## Aim of the task
Pick out each line of the listing that contains "model", treating uppercase and lowercase as different, and copy those lines.

## Material to process
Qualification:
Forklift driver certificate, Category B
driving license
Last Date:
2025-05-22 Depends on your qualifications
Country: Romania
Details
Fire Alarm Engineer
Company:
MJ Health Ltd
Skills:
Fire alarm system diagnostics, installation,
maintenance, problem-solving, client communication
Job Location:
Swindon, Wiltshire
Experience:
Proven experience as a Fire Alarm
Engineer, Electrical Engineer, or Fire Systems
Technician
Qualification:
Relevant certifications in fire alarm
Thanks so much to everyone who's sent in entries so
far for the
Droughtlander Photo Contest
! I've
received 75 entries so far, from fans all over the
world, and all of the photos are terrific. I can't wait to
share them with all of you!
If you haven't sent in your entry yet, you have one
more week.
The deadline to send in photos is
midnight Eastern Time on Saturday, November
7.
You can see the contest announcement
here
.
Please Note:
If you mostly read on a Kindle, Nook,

* * *

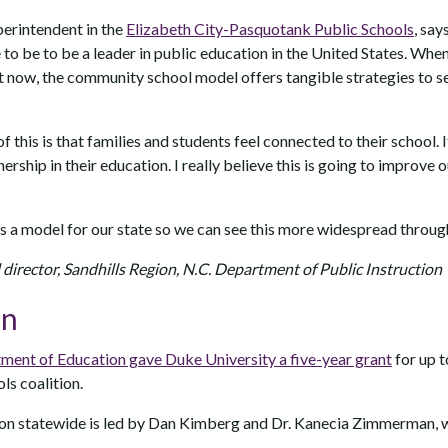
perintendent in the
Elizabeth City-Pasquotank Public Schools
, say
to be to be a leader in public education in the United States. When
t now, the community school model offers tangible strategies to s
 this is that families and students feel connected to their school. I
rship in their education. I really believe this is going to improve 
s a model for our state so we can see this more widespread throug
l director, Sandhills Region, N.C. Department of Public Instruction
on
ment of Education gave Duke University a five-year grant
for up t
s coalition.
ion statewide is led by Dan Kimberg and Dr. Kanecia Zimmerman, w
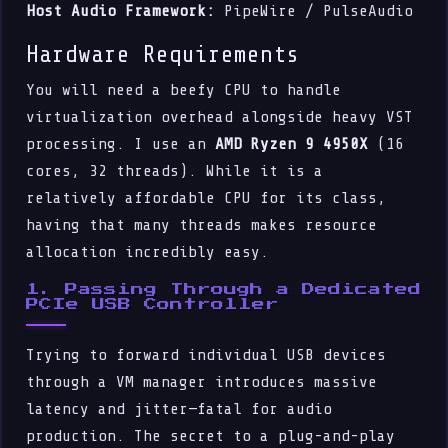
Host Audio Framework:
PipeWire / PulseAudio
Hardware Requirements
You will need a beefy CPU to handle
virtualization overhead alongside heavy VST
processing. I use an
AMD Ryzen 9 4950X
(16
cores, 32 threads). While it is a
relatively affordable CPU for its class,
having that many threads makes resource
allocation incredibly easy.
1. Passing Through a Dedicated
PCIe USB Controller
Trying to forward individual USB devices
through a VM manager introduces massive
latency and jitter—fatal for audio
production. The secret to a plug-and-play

---

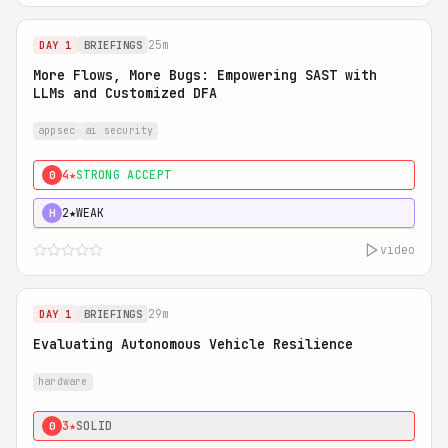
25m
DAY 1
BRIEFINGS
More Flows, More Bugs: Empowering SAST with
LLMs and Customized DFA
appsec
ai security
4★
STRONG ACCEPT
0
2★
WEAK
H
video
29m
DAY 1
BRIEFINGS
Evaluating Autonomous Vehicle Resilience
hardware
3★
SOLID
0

## Reply
t now, the community school model offers tangible strategies to s
s a model for our state so we can see this more widespread throug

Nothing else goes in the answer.